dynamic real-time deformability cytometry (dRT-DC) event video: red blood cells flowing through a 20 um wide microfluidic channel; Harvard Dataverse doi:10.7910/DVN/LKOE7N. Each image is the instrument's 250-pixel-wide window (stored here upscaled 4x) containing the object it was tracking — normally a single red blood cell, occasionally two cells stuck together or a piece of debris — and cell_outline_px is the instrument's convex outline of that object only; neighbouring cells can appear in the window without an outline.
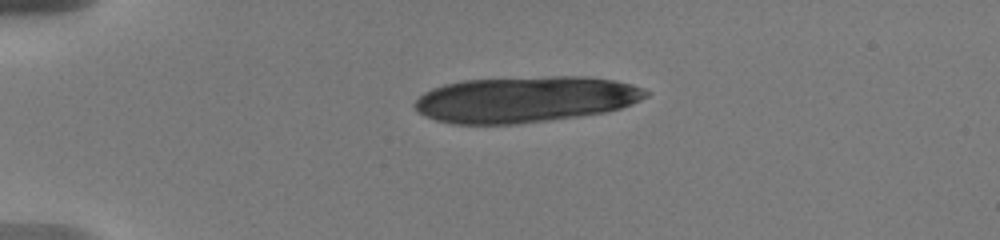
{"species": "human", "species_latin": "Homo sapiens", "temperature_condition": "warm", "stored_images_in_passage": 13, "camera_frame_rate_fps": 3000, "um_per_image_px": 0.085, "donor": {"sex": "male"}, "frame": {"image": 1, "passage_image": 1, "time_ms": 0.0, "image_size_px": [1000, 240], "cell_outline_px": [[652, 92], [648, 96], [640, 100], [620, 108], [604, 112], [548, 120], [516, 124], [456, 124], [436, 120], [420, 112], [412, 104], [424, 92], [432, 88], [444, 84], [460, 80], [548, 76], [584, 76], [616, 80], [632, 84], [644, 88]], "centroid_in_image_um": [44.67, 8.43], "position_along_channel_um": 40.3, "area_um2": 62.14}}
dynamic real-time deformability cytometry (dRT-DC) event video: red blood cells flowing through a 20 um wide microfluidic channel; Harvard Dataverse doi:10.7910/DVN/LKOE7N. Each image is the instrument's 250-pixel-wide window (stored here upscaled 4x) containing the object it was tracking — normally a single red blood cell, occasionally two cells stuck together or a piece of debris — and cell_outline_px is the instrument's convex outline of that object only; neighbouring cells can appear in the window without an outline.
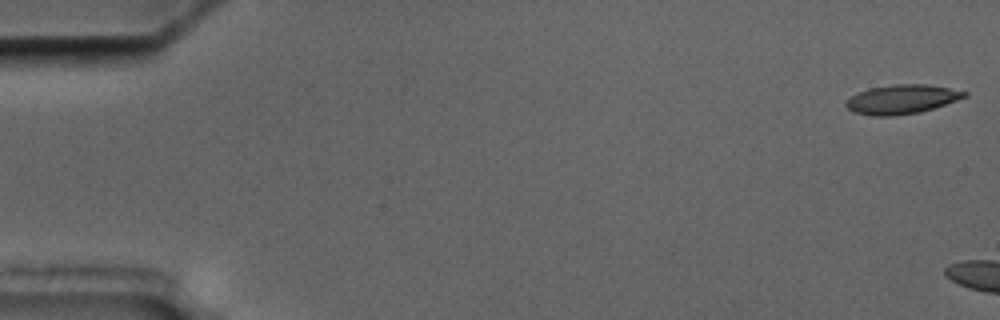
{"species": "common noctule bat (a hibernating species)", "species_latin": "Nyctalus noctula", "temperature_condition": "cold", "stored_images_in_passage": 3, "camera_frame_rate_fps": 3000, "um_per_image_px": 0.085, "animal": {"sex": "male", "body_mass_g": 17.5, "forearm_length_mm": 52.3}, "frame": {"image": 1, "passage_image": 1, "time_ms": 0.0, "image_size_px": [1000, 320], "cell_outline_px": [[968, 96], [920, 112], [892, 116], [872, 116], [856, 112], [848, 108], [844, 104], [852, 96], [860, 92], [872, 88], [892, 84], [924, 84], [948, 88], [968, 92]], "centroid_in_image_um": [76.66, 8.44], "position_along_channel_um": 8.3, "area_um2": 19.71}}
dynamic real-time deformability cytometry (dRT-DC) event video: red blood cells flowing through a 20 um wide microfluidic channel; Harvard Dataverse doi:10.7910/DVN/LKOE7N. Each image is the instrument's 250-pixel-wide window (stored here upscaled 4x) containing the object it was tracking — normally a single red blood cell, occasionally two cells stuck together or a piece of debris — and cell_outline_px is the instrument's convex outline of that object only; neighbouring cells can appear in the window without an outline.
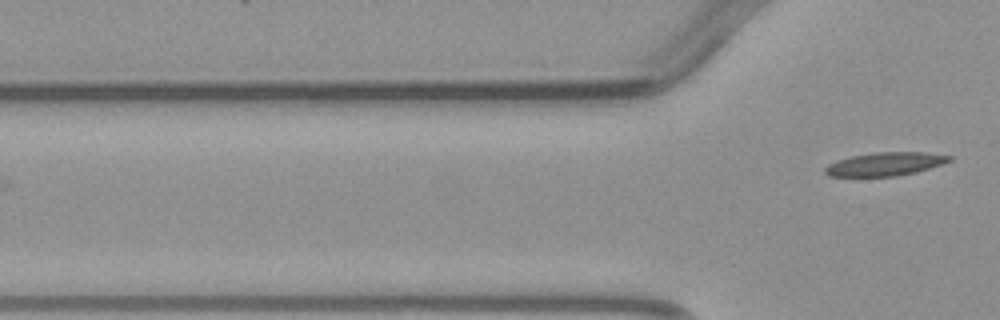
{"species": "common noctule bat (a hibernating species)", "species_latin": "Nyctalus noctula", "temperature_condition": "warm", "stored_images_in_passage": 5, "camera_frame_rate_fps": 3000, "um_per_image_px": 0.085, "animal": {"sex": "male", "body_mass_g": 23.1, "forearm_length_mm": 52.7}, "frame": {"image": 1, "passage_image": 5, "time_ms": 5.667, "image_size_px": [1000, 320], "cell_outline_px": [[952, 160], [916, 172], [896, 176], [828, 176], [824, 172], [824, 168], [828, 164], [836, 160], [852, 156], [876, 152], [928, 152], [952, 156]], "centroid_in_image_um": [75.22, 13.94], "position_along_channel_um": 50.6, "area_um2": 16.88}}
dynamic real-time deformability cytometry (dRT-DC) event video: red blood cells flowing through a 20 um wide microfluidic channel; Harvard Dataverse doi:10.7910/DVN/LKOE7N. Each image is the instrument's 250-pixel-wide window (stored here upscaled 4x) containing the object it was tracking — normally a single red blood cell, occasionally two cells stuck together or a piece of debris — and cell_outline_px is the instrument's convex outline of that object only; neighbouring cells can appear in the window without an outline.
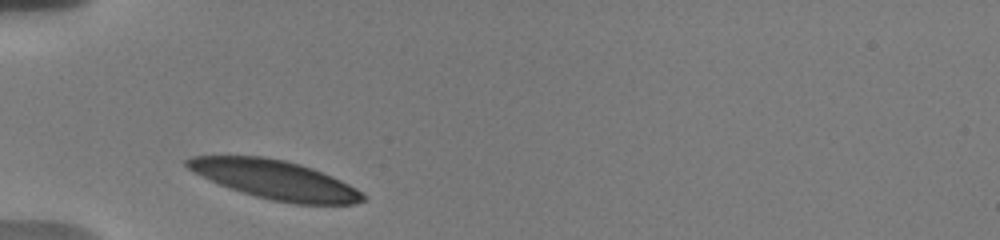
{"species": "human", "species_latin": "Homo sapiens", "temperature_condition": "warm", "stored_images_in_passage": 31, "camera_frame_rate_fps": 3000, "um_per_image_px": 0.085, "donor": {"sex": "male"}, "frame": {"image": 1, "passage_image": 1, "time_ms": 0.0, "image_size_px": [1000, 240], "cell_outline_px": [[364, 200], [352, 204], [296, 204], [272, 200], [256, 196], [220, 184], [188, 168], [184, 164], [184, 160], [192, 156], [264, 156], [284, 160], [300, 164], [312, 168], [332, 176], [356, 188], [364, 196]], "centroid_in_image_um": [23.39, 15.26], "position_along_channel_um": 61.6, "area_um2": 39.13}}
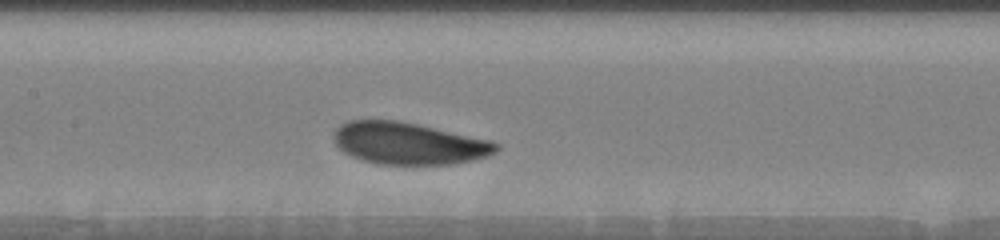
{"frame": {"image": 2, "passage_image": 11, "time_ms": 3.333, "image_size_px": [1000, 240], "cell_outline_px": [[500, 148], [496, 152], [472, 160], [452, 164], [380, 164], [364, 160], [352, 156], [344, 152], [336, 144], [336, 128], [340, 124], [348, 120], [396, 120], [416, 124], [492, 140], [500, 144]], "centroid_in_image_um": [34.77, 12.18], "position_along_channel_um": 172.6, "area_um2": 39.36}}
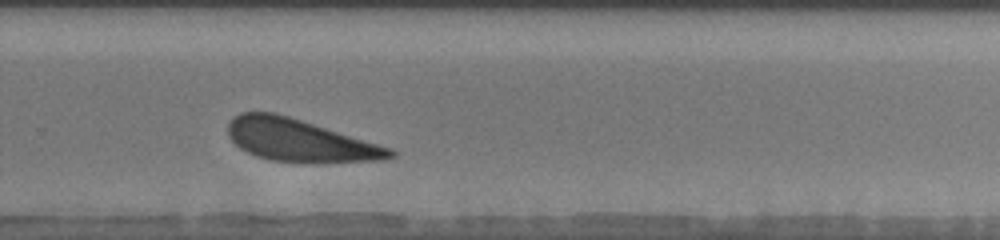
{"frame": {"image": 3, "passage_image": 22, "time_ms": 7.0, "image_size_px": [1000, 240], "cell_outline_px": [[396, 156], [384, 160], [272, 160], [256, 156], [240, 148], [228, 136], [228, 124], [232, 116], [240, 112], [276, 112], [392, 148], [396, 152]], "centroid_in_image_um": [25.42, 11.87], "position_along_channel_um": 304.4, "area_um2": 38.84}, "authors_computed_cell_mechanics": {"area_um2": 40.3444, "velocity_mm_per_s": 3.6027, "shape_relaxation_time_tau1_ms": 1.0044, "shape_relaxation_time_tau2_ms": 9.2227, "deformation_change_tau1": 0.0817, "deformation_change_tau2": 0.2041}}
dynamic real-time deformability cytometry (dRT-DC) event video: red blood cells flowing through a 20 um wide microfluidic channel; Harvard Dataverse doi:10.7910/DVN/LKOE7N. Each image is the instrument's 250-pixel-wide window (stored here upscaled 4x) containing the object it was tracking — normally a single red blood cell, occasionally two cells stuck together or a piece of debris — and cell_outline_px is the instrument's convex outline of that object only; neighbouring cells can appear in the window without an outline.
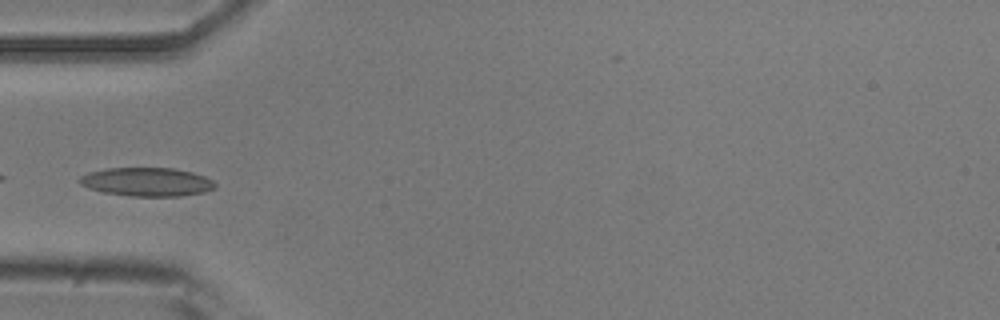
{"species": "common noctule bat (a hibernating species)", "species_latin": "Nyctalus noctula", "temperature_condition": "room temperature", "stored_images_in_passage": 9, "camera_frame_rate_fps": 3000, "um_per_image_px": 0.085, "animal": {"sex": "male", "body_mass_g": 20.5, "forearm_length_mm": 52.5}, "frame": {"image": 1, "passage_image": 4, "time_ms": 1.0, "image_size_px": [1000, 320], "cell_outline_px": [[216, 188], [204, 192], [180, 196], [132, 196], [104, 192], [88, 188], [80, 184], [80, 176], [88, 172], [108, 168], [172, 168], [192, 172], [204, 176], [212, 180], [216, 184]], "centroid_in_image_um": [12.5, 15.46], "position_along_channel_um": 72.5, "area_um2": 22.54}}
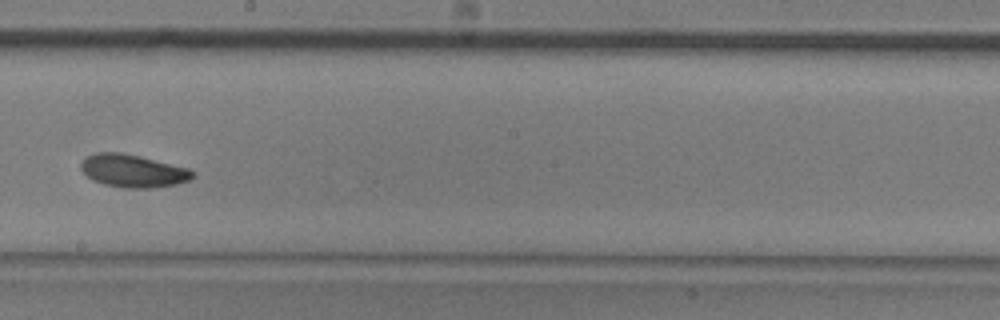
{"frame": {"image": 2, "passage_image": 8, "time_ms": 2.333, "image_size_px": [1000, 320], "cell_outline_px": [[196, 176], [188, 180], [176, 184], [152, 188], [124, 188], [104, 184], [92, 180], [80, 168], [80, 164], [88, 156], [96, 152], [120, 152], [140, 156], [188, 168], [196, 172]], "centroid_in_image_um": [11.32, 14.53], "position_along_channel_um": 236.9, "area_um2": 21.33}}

**Exercise goal:** Omitting all images, retype each line of the records precisely.

**Answer to the task:**
dynamic real-time deformability cytometry (dRT-DC) event video: red blood cells flowing through a 20 um wide microfluidic channel; Harvard Dataverse doi:10.7910/DVN/LKOE7N. Each image is the instrument's 250-pixel-wide window (stored here upscaled 4x) containing the object it was tracking — normally a single red blood cell, occasionally two cells stuck together or a piece of debris — and cell_outline_px is the instrument's convex outline of that object only; neighbouring cells can appear in the window without an outline.
{"species": "human", "species_latin": "Homo sapiens", "temperature_condition": "warm", "stored_images_in_passage": 13, "camera_frame_rate_fps": 3000, "um_per_image_px": 0.085, "donor": {"sex": "male"}, "frame": {"image": 1, "passage_image": 1, "time_ms": 0.0, "image_size_px": [1000, 240], "cell_outline_px": [[652, 92], [648, 96], [640, 100], [620, 108], [604, 112], [548, 120], [516, 124], [456, 124], [436, 120], [420, 112], [412, 104], [424, 92], [432, 88], [444, 84], [460, 80], [548, 76], [584, 76], [616, 80], [632, 84], [644, 88]], "centroid_in_image_um": [44.67, 8.43], "position_along_channel_um": 40.3, "area_um2": 62.14}}
dynamic real-time deformability cytometry (dRT-DC) event video: red blood cells flowing through a 20 um wide microfluidic channel; Harvard Dataverse doi:10.7910/DVN/LKOE7N. Each image is the instrument's 250-pixel-wide window (stored here upscaled 4x) containing the object it was tracking — normally a single red blood cell, occasionally two cells stuck together or a piece of debris — and cell_outline_px is the instrument's convex outline of that object only; neighbouring cells can appear in the window without an outline.
{"species": "common noctule bat (a hibernating species)", "species_latin": "Nyctalus noctula", "temperature_condition": "cold", "stored_images_in_passage": 3, "camera_frame_rate_fps": 3000, "um_per_image_px": 0.085, "animal": {"sex": "male", "body_mass_g": 17.5, "forearm_length_mm": 52.3}, "frame": {"image": 1, "passage_image": 1, "time_ms": 0.0, "image_size_px": [1000, 320], "cell_outline_px": [[968, 96], [920, 112], [892, 116], [872, 116], [856, 112], [848, 108], [844, 104], [852, 96], [860, 92], [872, 88], [892, 84], [924, 84], [948, 88], [968, 92]], "centroid_in_image_um": [76.66, 8.44], "position_along_channel_um": 8.3, "area_um2": 19.71}}
dynamic real-time deformability cytometry (dRT-DC) event video: red blood cells flowing through a 20 um wide microfluidic channel; Harvard Dataverse doi:10.7910/DVN/LKOE7N. Each image is the instrument's 250-pixel-wide window (stored here upscaled 4x) containing the object it was tracking — normally a single red blood cell, occasionally two cells stuck together or a piece of debris — and cell_outline_px is the instrument's convex outline of that object only; neighbouring cells can appear in the window without an outline.
{"species": "common noctule bat (a hibernating species)", "species_latin": "Nyctalus noctula", "temperature_condition": "warm", "stored_images_in_passage": 5, "camera_frame_rate_fps": 3000, "um_per_image_px": 0.085, "animal": {"sex": "male", "body_mass_g": 23.1, "forearm_length_mm": 52.7}, "frame": {"image": 1, "passage_image": 5, "time_ms": 5.667, "image_size_px": [1000, 320], "cell_outline_px": [[952, 160], [916, 172], [896, 176], [828, 176], [824, 172], [824, 168], [828, 164], [836, 160], [852, 156], [876, 152], [928, 152], [952, 156]], "centroid_in_image_um": [75.22, 13.94], "position_along_channel_um": 50.6, "area_um2": 16.88}}
dynamic real-time deformability cytometry (dRT-DC) event video: red blood cells flowing through a 20 um wide microfluidic channel; Harvard Dataverse doi:10.7910/DVN/LKOE7N. Each image is the instrument's 250-pixel-wide window (stored here upscaled 4x) containing the object it was tracking — normally a single red blood cell, occasionally two cells stuck together or a piece of debris — and cell_outline_px is the instrument's convex outline of that object only; neighbouring cells can appear in the window without an outline.
{"species": "human", "species_latin": "Homo sapiens", "temperature_condition": "warm", "stored_images_in_passage": 31, "camera_frame_rate_fps": 3000, "um_per_image_px": 0.085, "donor": {"sex": "male"}, "frame": {"image": 1, "passage_image": 1, "time_ms": 0.0, "image_size_px": [1000, 240], "cell_outline_px": [[364, 200], [352, 204], [296, 204], [272, 200], [256, 196], [220, 184], [188, 168], [184, 164], [184, 160], [192, 156], [264, 156], [284, 160], [300, 164], [312, 168], [332, 176], [356, 188], [364, 196]], "centroid_in_image_um": [23.39, 15.26], "position_along_channel_um": 61.6, "area_um2": 39.13}}
{"frame": {"image": 2, "passage_image": 11, "time_ms": 3.333, "image_size_px": [1000, 240], "cell_outline_px": [[500, 148], [496, 152], [472, 160], [452, 164], [380, 164], [364, 160], [352, 156], [344, 152], [336, 144], [336, 128], [340, 124], [348, 120], [396, 120], [416, 124], [492, 140], [500, 144]], "centroid_in_image_um": [34.77, 12.18], "position_along_channel_um": 172.6, "area_um2": 39.36}}
{"frame": {"image": 3, "passage_image": 22, "time_ms": 7.0, "image_size_px": [1000, 240], "cell_outline_px": [[396, 156], [384, 160], [272, 160], [256, 156], [240, 148], [228, 136], [228, 124], [232, 116], [240, 112], [276, 112], [392, 148], [396, 152]], "centroid_in_image_um": [25.42, 11.87], "position_along_channel_um": 304.4, "area_um2": 38.84}, "authors_computed_cell_mechanics": {"area_um2": 40.3444, "velocity_mm_per_s": 3.6027, "shape_relaxation_time_tau1_ms": 1.0044, "shape_relaxation_time_tau2_ms": 9.2227, "deformation_change_tau1": 0.0817, "deformation_change_tau2": 0.2041}}
dynamic real-time deformability cytometry (dRT-DC) event video: red blood cells flowing through a 20 um wide microfluidic channel; Harvard Dataverse doi:10.7910/DVN/LKOE7N. Each image is the instrument's 250-pixel-wide window (stored here upscaled 4x) containing the object it was tracking — normally a single red blood cell, occasionally two cells stuck together or a piece of debris — and cell_outline_px is the instrument's convex outline of that object only; neighbouring cells can appear in the window without an outline.
{"species": "common noctule bat (a hibernating species)", "species_latin": "Nyctalus noctula", "temperature_condition": "room temperature", "stored_images_in_passage": 9, "camera_frame_rate_fps": 3000, "um_per_image_px": 0.085, "animal": {"sex": "male", "body_mass_g": 20.5, "forearm_length_mm": 52.5}, "frame": {"image": 1, "passage_image": 4, "time_ms": 1.0, "image_size_px": [1000, 320], "cell_outline_px": [[216, 188], [204, 192], [180, 196], [132, 196], [104, 192], [88, 188], [80, 184], [80, 176], [88, 172], [108, 168], [172, 168], [192, 172], [204, 176], [212, 180], [216, 184]], "centroid_in_image_um": [12.5, 15.46], "position_along_channel_um": 72.5, "area_um2": 22.54}}
{"frame": {"image": 2, "passage_image": 8, "time_ms": 2.333, "image_size_px": [1000, 320], "cell_outline_px": [[196, 176], [188, 180], [176, 184], [152, 188], [124, 188], [104, 184], [92, 180], [80, 168], [80, 164], [88, 156], [96, 152], [120, 152], [140, 156], [188, 168], [196, 172]], "centroid_in_image_um": [11.32, 14.53], "position_along_channel_um": 236.9, "area_um2": 21.33}}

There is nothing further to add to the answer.